> Texte fourni
L’oligarchie européenne veut maintenir le libre-échange mondial face à Trump

 
L’oligarchie européenne n’en démord pourtant pas. Elle entend maintenir le libre-échange mondial face au programme anti-globalisation de Donald Trump pour, à ses yeux, garantir l’influence commerciale du bloc européen après le départ du Royaume-Uni. S’ajoutant aux accords de libre-échange entre l’UE et Singapour, le Vietnam et la Corée du Sud, un accord avec le Mercosur donnerait, estime encore Bloomberg, une dynamique politique à l’Europe alors qu’elle entame des discussions commerciales avec l’Australie et la Nouvelle-Zélande. Mais à quel prix pour les producteurs français ?

> Liste des tâches
1 > Dans le texte sur le libre-échange européen face à Trump, avec quels pays l'Europe entame-t-elle des discussions commerciales ?
2 > Reprenez le texte sur le libre-échange européen face à Trump à partir de sa dernière phrase et poursuivez-le.
Les données n'interviennent pas dans ce travail.

> Matériel
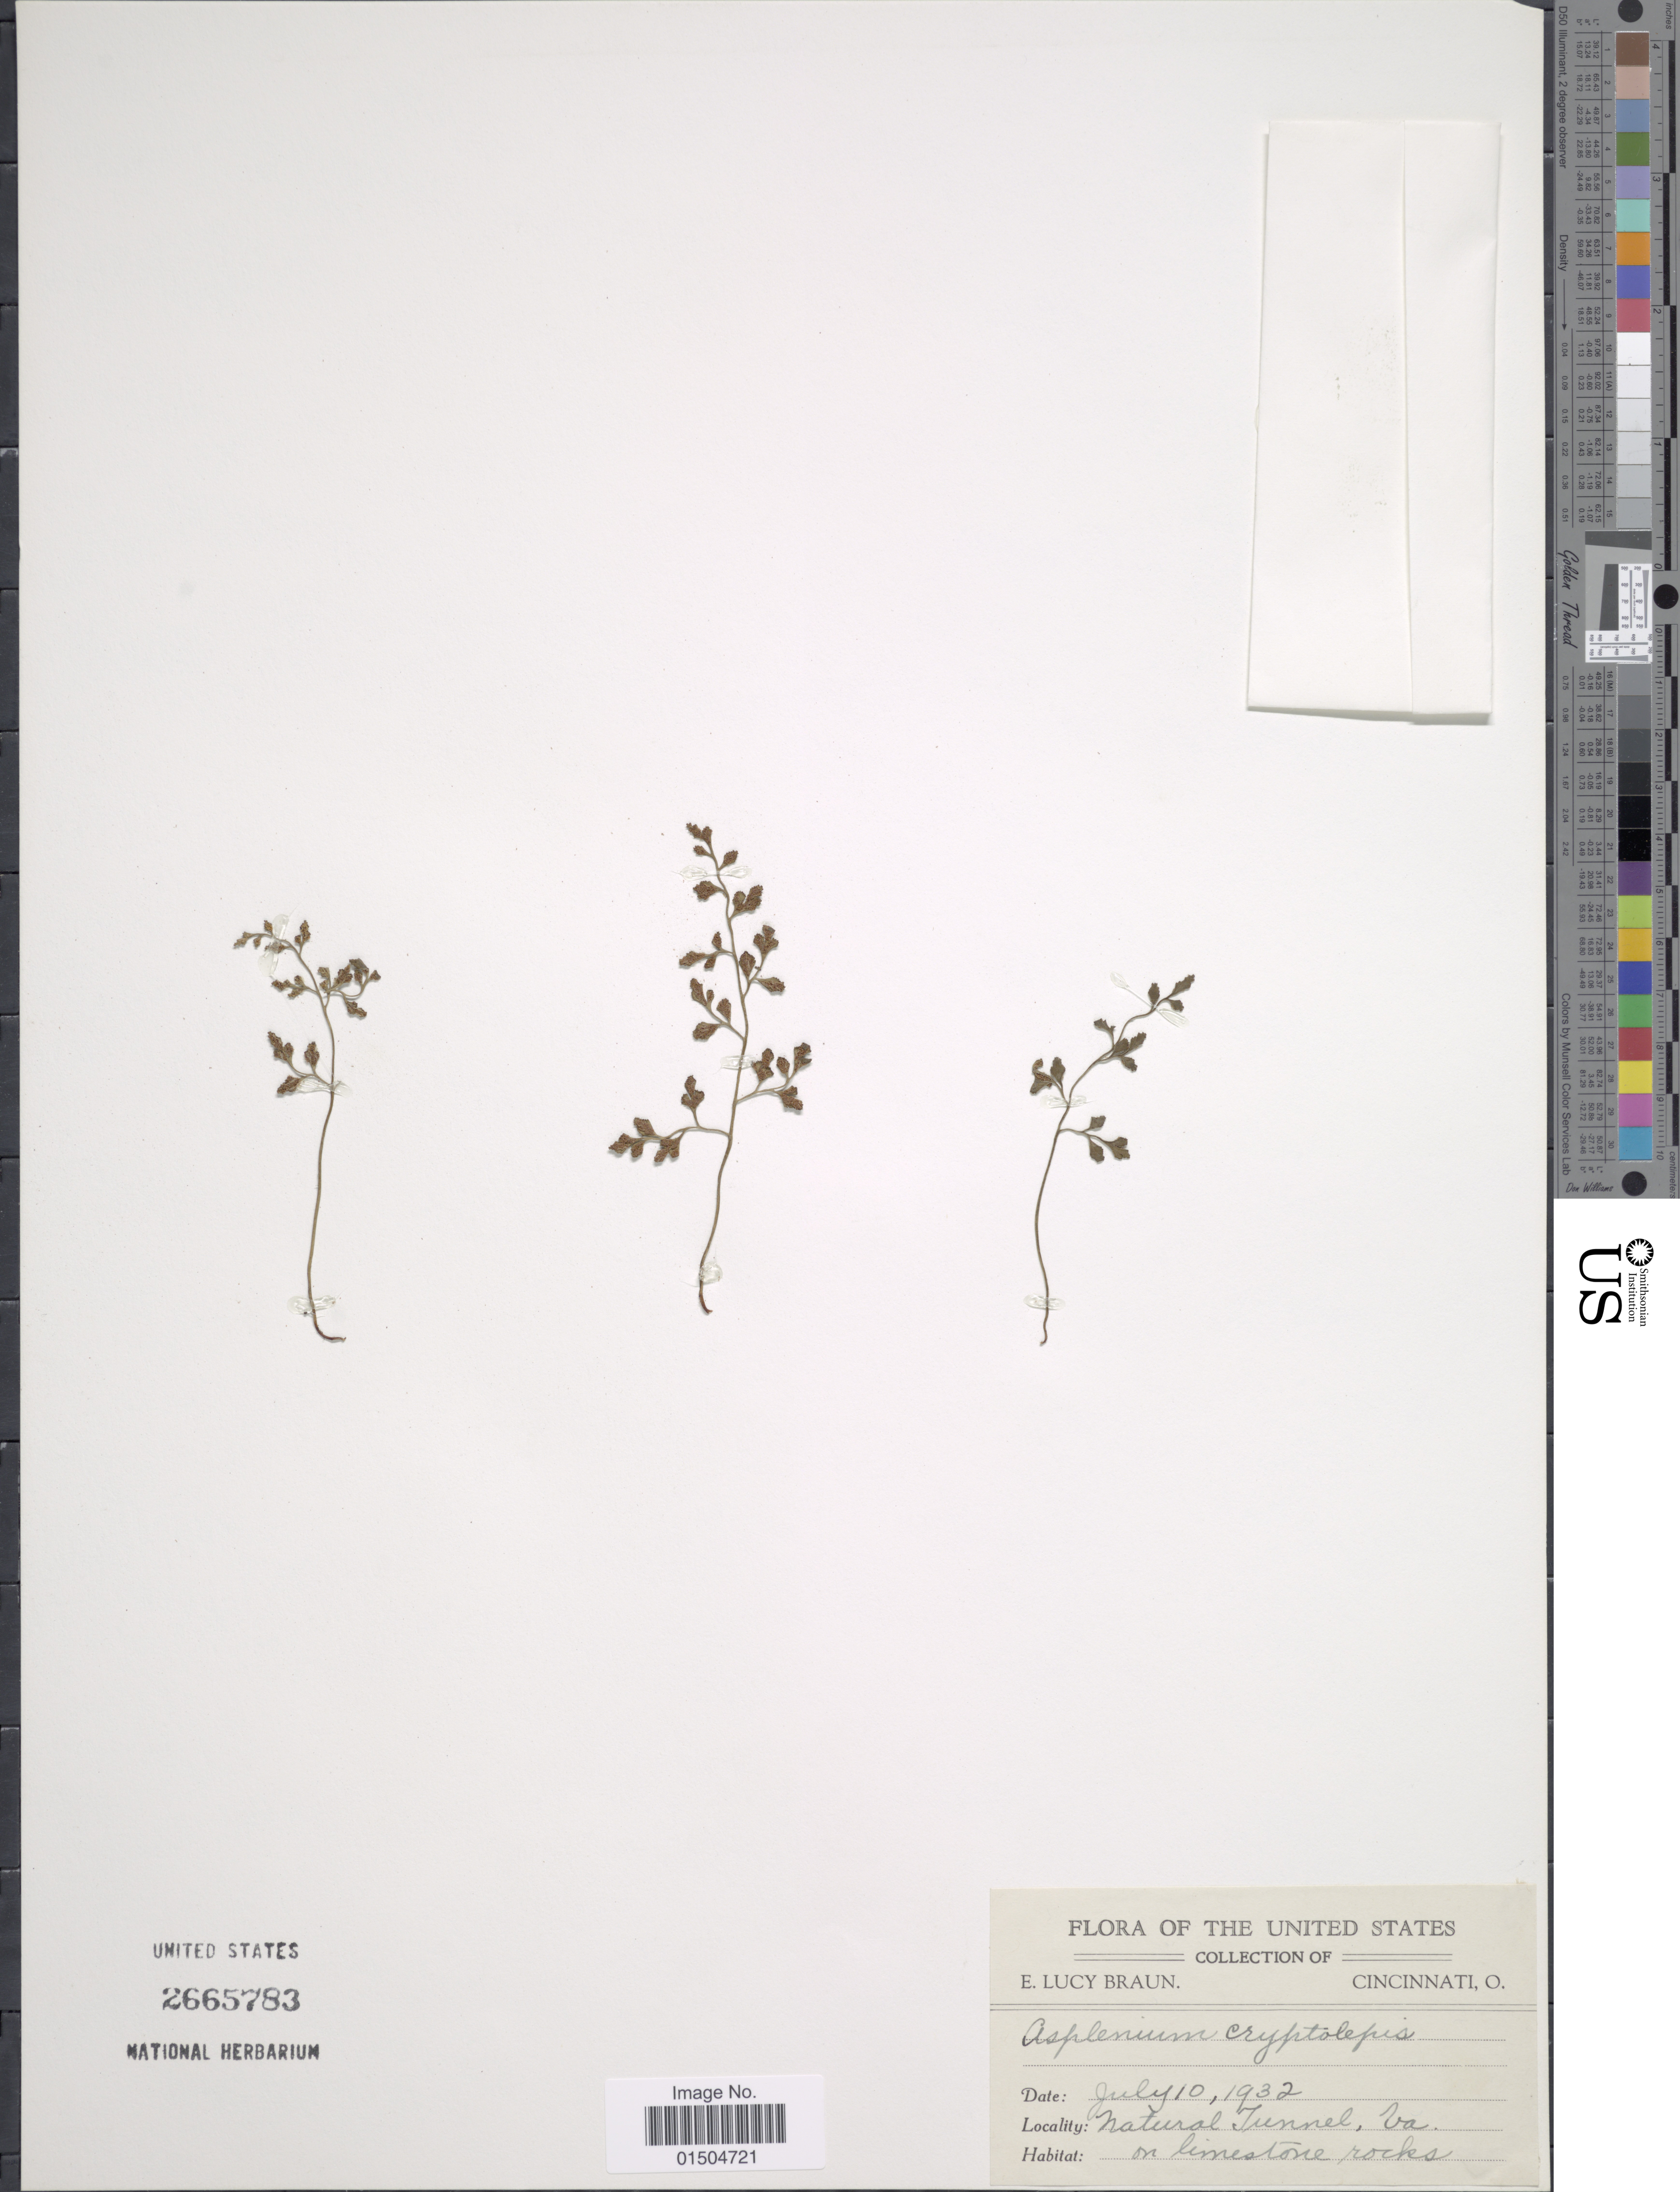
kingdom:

> Réponses aux problèmes
1 > Avec l'Australie et la Nouvelle-Zélande.

2 >
Reste que les échanges entre le Mercosur et l’UE, à 105 milliards de dollars, ne représentent pas le sixième des échanges entre les Etats-Unis et l’UE. Et la question de la viande bovine constitue une pierre d’achoppement majeure, étant en particulier une quasi-mono-activité pour certains de ses membres, tels l’Argentine. Le Mercosur estime que les propositions de l’Europe en la matière – de même que pour l’éthanol et le sucre – sont insuffisantes. Le 23 janvier, Rigoberti Gauto Vielman, ambassadeur du Paraguay auprès de l’UE, a lancé : « Si nous n’obtenons par une offre significative en matière agricole, nous ne pourrons pas conclure cet accord. » Entre la fructueuse politique douanière de Trump, qui propulse l’économie des Etats-Unis à des niveaux record, et les implorations latino-américaines, la fuite en avant globaliste de l’Union européenne n’est décidément pas un long fleuve tranquille.